WORK INSTRUCTIONS: Print word for word the first line of the listing below and every line after it, through the line with "can be found". Leave out the pictures and the rest.

PROVIDED RECORDS:
○ ○ ○ ○ ○ ○ ○
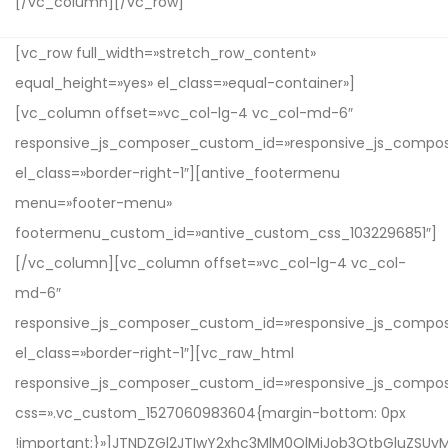
[/vc_column][/vc_row]
[vc_row full_width=»stretch_row_content»
equal_height=»yes» el_class=»equal-container»]
[vc_column offset=»vc_col-lg-4 vc_col-md-6″
responsive_js_composer_custom_id=»responsive_js_compo
el_class=»border-right-1″][antive_footermenu
menu=»footer-menu»
footermenu_custom_id=»antive_custom_css_1032296851″]
[/vc_column][vc_column offset=»vc_col-lg-4 vc_col-
md-6″
responsive_js_composer_custom_id=»responsive_js_compo
el_class=»border-right-1″][vc_raw_html
responsive_js_composer_custom_id=»responsive_js_compo
css=».vc_custom_1527060983604{margin-bottom: 0px
!important;}»]JTNDZGl2JTIwY2xhc3MlM0QlMjJob3QtbGluZ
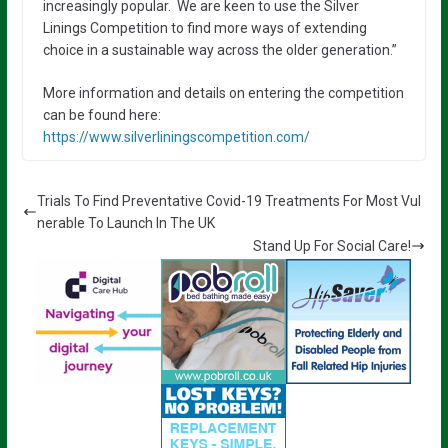
increasingly popular. We are keen to use the Silver
Linings Competition to find more ways of extending
choice in a sustainable way across the older generation.”
More information and details on entering the competition
can be found here:
https://www.silverliningscompetition.com/
Trials To Find Preventative Covid-19 Treatments For Most Vul
nerable To Launch In The UK
Stand Up For Social Care!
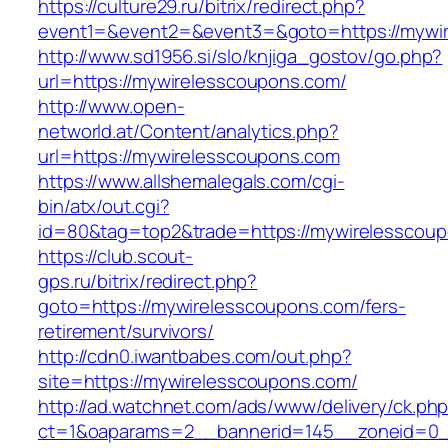
https://culture29.ru/bitrix/redirect.php?
event1=&event2=&event3=&goto=https://mywi
http://www.sd1956.si/slo/knjiga_gostov/go.php?
url=https://mywirelesscoupons.com/
http://www.open-
networld.at/Content/analytics.php?
url=https://mywirelesscoupons.com
https://www.allshemalegals.com/cgi-
bin/atx/out.cgi?
id=80&tag=top2&trade=https://mywirelesscou
https://club.scout-
gps.ru/bitrix/redirect.php?
goto=https://mywirelesscoupons.com/fers-
retirement/survivors/
http://cdn0.iwantbabes.com/out.php?
site=https://mywirelesscoupons.com/
http://ad.watchnet.com/ads/www/delivery/ck.ph
ct=1&oaparams=2__bannerid=145__zoneid=0__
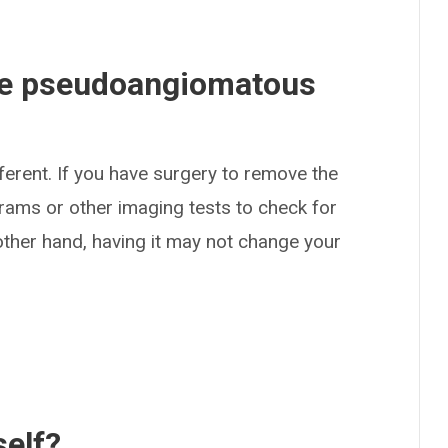
ave pseudoangiomatous
ferent. If you have surgery to remove the
ams or other imaging tests to check for
other hand, having it may not change your
self?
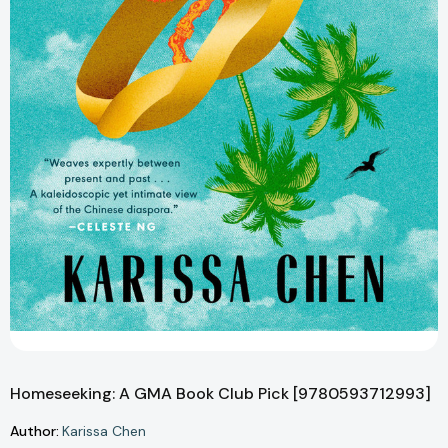
Homeseeking: A GMA Book Club Pick [9780593712993]
Author:
Karissa Chen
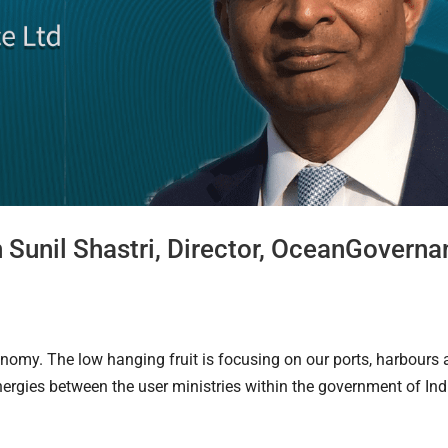
h Sunil Shastri, Director, OceanGovern
onomy. The low hanging fruit is focusing on our ports, harbours
synergies between the user ministries within the government of Ind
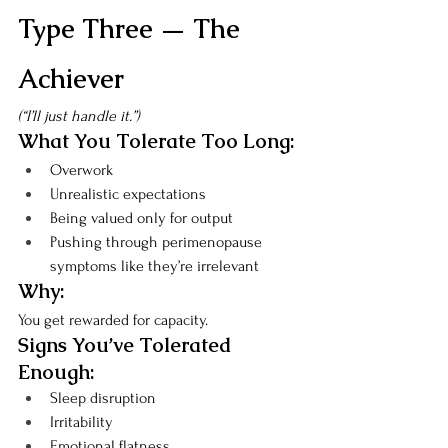
Type Three — The 
Achiever
(“I’ll just handle it.”)
What You Tolerate Too Long:
Overwork
Unrealistic expectations
Being valued only for output
Pushing through perimenopause 
symptoms like they’re irrelevant
Why:
You get rewarded for capacity.
Signs You’ve Tolerated 
Enough:
Sleep disruption
Irritability
Emotional flatness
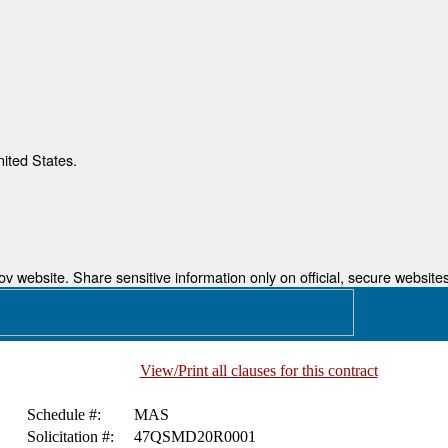
nited States.
 website. Share sensitive information only on official, secure websites
View/Print all clauses for this contract
Schedule #:
MAS
Solicitation #:
47QSMD20R0001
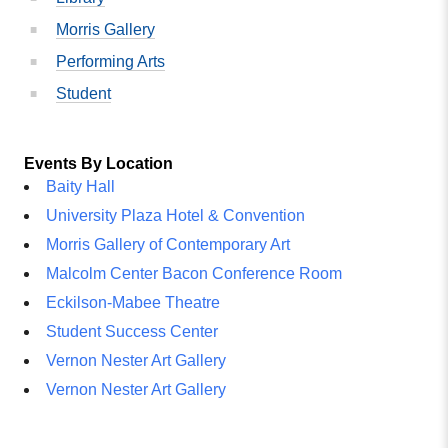
Morris Gallery
Performing Arts
Student
Events By Location
Baity Hall
University Plaza Hotel & Convention
Morris Gallery of Contemporary Art
Malcolm Center Bacon Conference Room
Eckilson-Mabee Theatre
Student Success Center
Vernon Nester Art Gallery
Vernon Nester Art Gallery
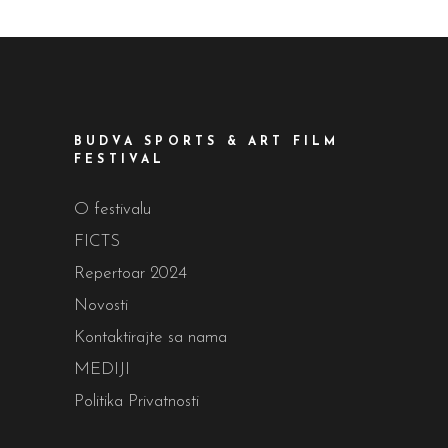
BUDVA SPORTS & ART FILM
FESTIVAL
O festivalu
FICTS
Repertoar 2024
Novosti
Kontaktirajte sa nama
MEDIJI
Politika Privatnosti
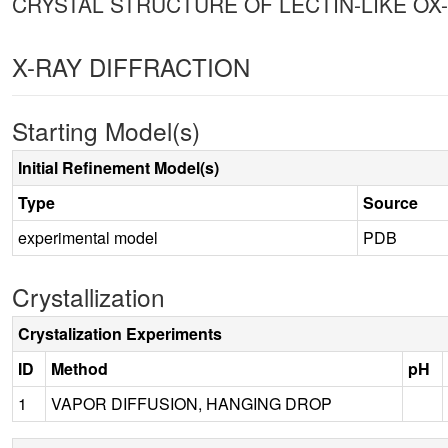
CRYSTAL STRUCTURE OF LECTIN-LIKE OX-
X-RAY DIFFRACTION
Starting Model(s)
Initial Refinement Model(s)
Type
Source
experimental model
PDB
Crystallization
Crystalization Experiments
ID
Method
pH
1
VAPOR DIFFUSION, HANGING DROP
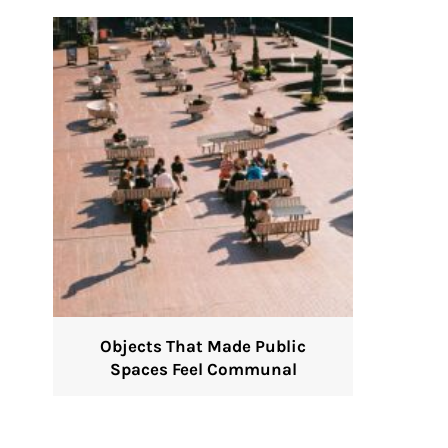
Objects That Made Public
Spaces Feel Communal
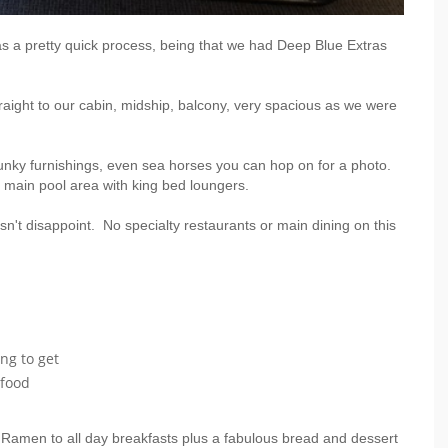
s a pretty quick process, being that we had Deep Blue Extras
aight to our cabin, midship, balcony, very spacious as we were
 funky furnishings, even sea horses you can hop on for a photo.
e main pool area with king bed loungers.
sn't disappoint. No specialty restaurants or main dining on this
ng to get
 food
 Ramen to all day breakfasts plus a fabulous bread and dessert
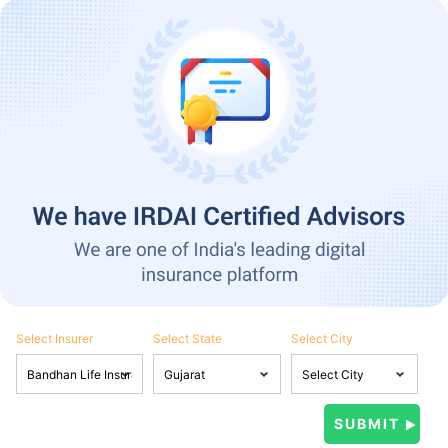
Select Insurer
Select State
Select City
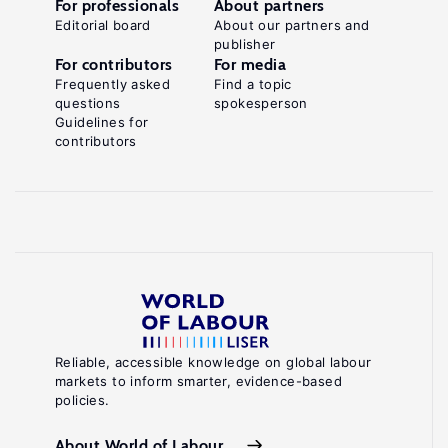
For professionals
About partners
Editorial board
About our partners and
publisher
For contributors
For media
Frequently asked
Find a topic
questions
spokesperson
Guidelines for
contributors
Reliable, accessible knowledge on global labour
markets to inform smarter, evidence-based
policies.
About World of Labour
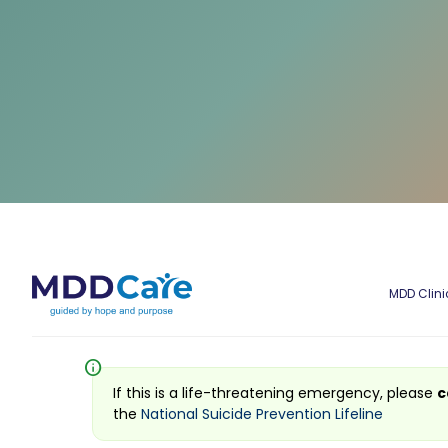
MDD Clini
info
If this is a life-threatening emergency, please
c
the
National Suicide Prevention Lifeline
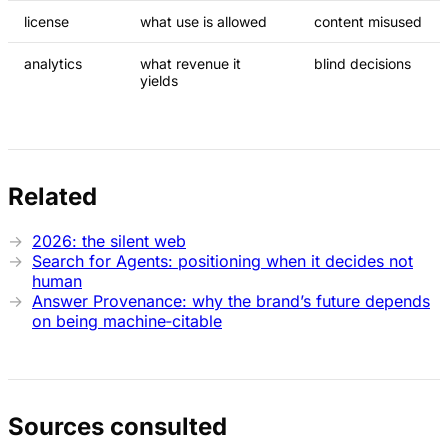
license
what use is allowed
content misused
analytics
what revenue it
blind decisions
yields
Related
2026: the silent web
Search for Agents: positioning when it decides not
human
Answer Provenance: why the brand’s future depends
on being machine‑citable
Sources consulted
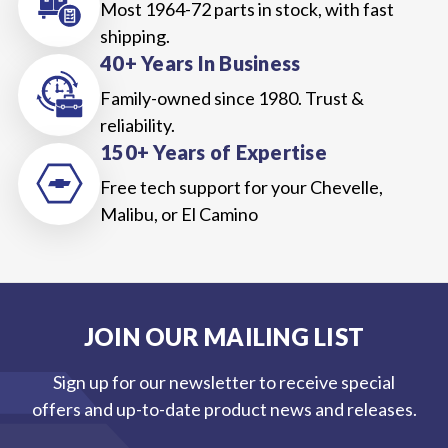
Most 1964-72 parts in stock, with fast
shipping.
40+ Years In Business
Family-owned since 1980. Trust &
reliability.
150+ Years of Expertise
Free tech support for your Chevelle,
Malibu, or El Camino
JOIN OUR MAILING LIST
Sign up for our newsletter to receive special
offers and up-to-date product news and releases.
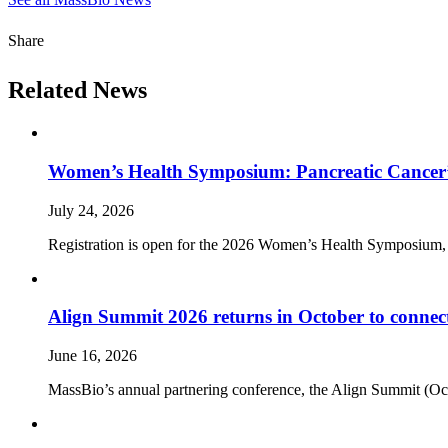
Share
Related News
Women’s Health Symposium: Pancreatic Cancer’
July 24, 2026
Registration is open for the 2026 Women’s Health Symposium,
Align Summit 2026 returns in October to connec
June 16, 2026
MassBio’s annual partnering conference, the Align Summit (Octobe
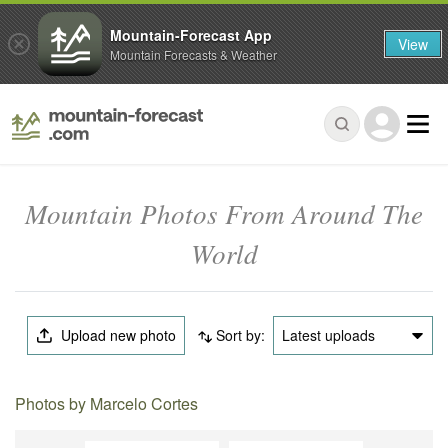
Mountain-Forecast App
View
Mountain Forecasts & Weather
Mountain Photos From Around The
World
Upload new photo
Sort by:
Latest uploads
Photos by Marcelo Cortes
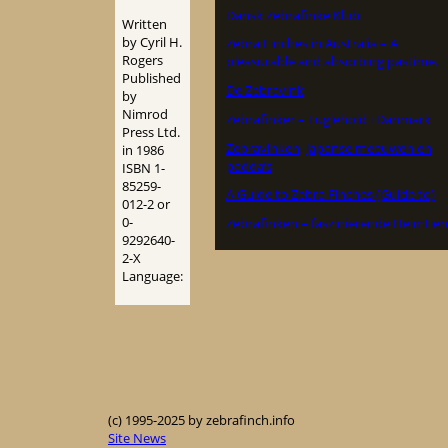
Dansk Zebrafinke Klub
Written
by Cyril H.
Zebra Finches in Australia – A
Rogers
pleasurable and absorbing pastime.
Published
De Zebravink
by
Nimrod
Zebrafinker – Fuglehold i Danmark
Press Ltd.
Zebravinken, Japanse meeuwen en
in 1986
padda’s
ISBN 1-
85259-
A Guide to Zebra Finches (Guide to)
012-2 or
0-
Zebrafinken – faszinierende Heimtier
9292640-
2-X
Language:
(c) 1995-2025 by zebrafinch.info
Site News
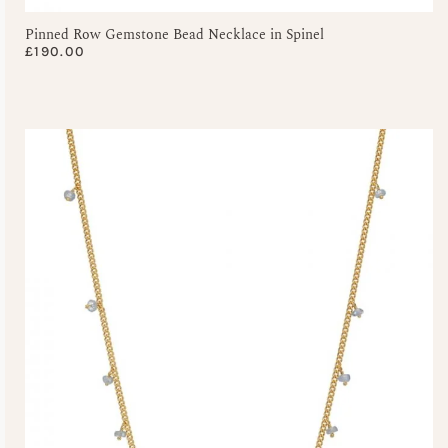
Pinned Row Gemstone Bead Necklace in Spinel
£
190.00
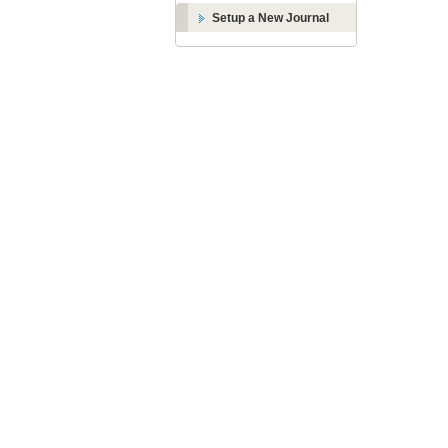
Setup a New Journal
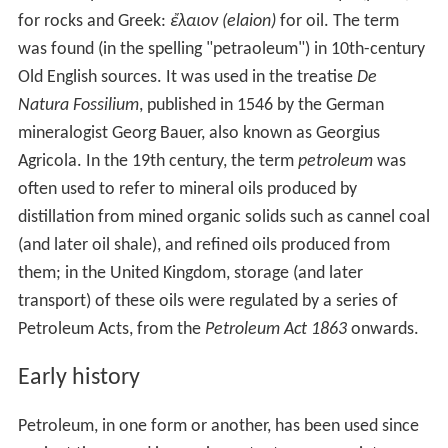
pollutants into the air including ground-level ozone and
sulfur dioxide from sulfur impurities in fossil fuels. The
burning of fossil fuels plays the major role in the current
episode of global warming.
Petroleum and its refining chemistry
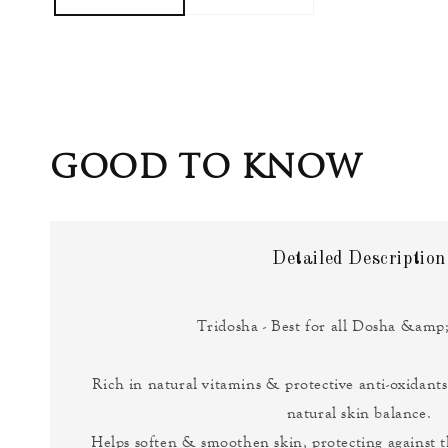
GOOD TO KNOW
Detailed Description
Tridosha - Best for all Dosha &amp;
Rich in natural vitamins & protective anti-oxidants
natural skin balance.
Helps soften & smoothen skin, protecting against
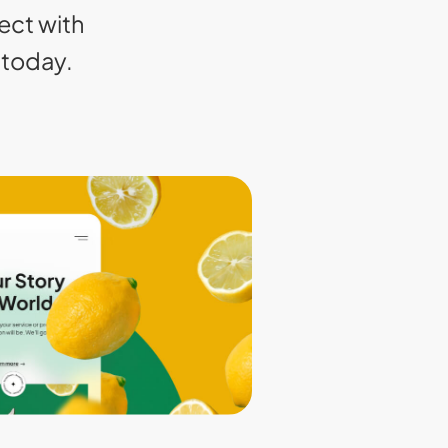
ect with
today.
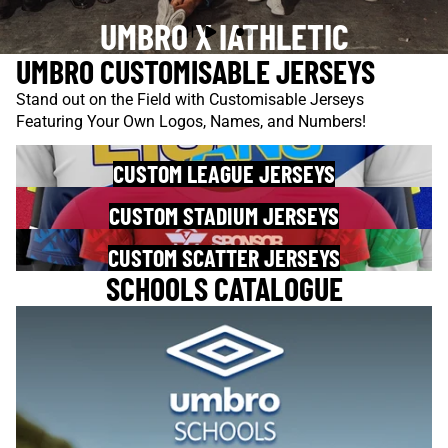
UMBRO X IATHLETIC
UMBRO CUSTOMISABLE JERSEYS
Stand out on the Field with Customisable Jerseys
Featuring Your Own Logos, Names, and Numbers!
CUSTOM LEAGUE JERSEYS
CUSTOM STADIUM JERSEYS
CUSTOM SCATTER JERSEYS
SCHOOLS CATALOGUE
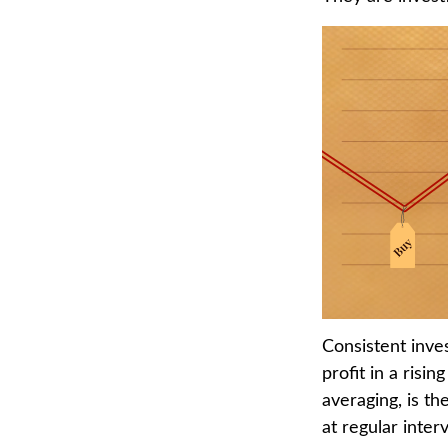
Consistent inves
profit in a risi
averaging, is t
at regular inter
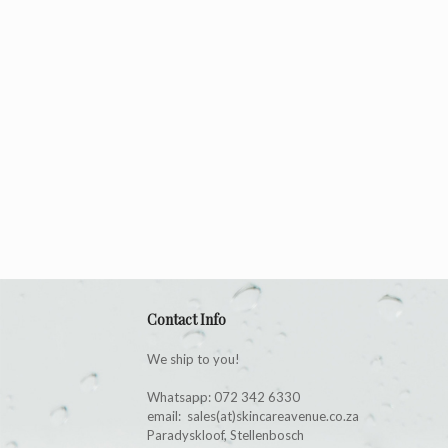
Contact Info
We ship to you!
Whatsapp: 072 342 6330
email: sales(at)skincareavenue.co.za
Paradyskloof, Stellenbosch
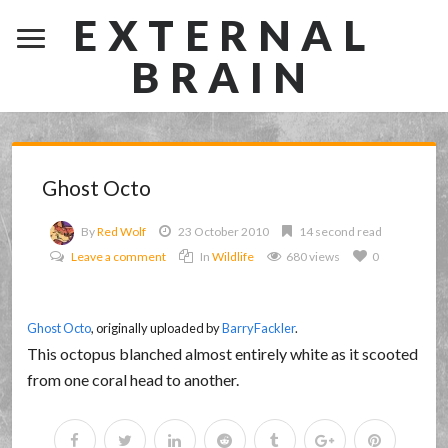
EXTERNAL
BRAIN
Ghost Octo
By
Red Wolf
23 October 2010
14 second read
Leave a comment
In
Wildlife
680 views
0
Ghost Octo
, originally uploaded by
BarryFackler
.
This octopus blanched almost entirely white as it scooted
from one coral head to another.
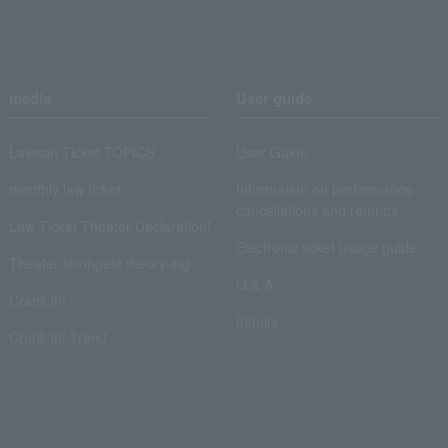
media
User guide
Lawson Ticket TOPICS
User Guide
monthly law ticket
Information on performance
cancellations and refunds
Law Ticket Theater Declaration!
Electronic ticket usage guide
Theater strongest theory-ing
Q & A
Crank in!
Inquiry
Crank-in! Trend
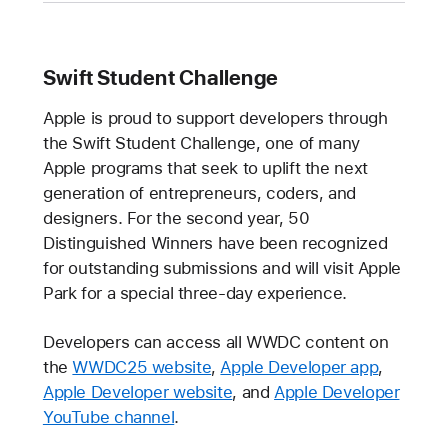
Swift Student Challenge
Apple is proud to support developers through
the Swift Student Challenge, one of many
Apple programs that seek to uplift the next
generation of entrepreneurs, coders, and
designers. For the second year, 50
Distinguished Winners have been recognized
for outstanding submissions and will visit Apple
Park for a special three-day experience.
Developers can access all WWDC content on
the
WWDC25 website
,
Apple Developer app
,
Apple Developer website
, and
Apple Developer
YouTube channel
.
○ ○ ○ ○ ○ ○ ○
EXPECTED ANSWER:
[/vc_column][/vc_row]
[vc_row full_width=»stretch_row_content»
equal_height=»yes» el_class=»equal-container»]
[vc_column offset=»vc_col-lg-4 vc_col-md-6″
responsive_js_composer_custom_id=»responsive_js_compo
el_class=»border-right-1″][antive_footermenu
menu=»footer-menu»
footermenu_custom_id=»antive_custom_css_1032296851″]
[/vc_column][vc_column offset=»vc_col-lg-4 vc_col-
md-6″
responsive_js_composer_custom_id=»responsive_js_compo
el_class=»border-right-1″][vc_raw_html
responsive_js_composer_custom_id=»responsive_js_compo
css=».vc_custom_1527060983604{margin-bottom: 0px
!important;}»]JTNDZGl2JTIwY2xhc3MlM0QlMjJob3QtbGluZ
increasingly popular. We are keen to use the Silver
Linings Competition to find more ways of extending
choice in a sustainable way across the older generation.”
More information and details on entering the competition
can be found here:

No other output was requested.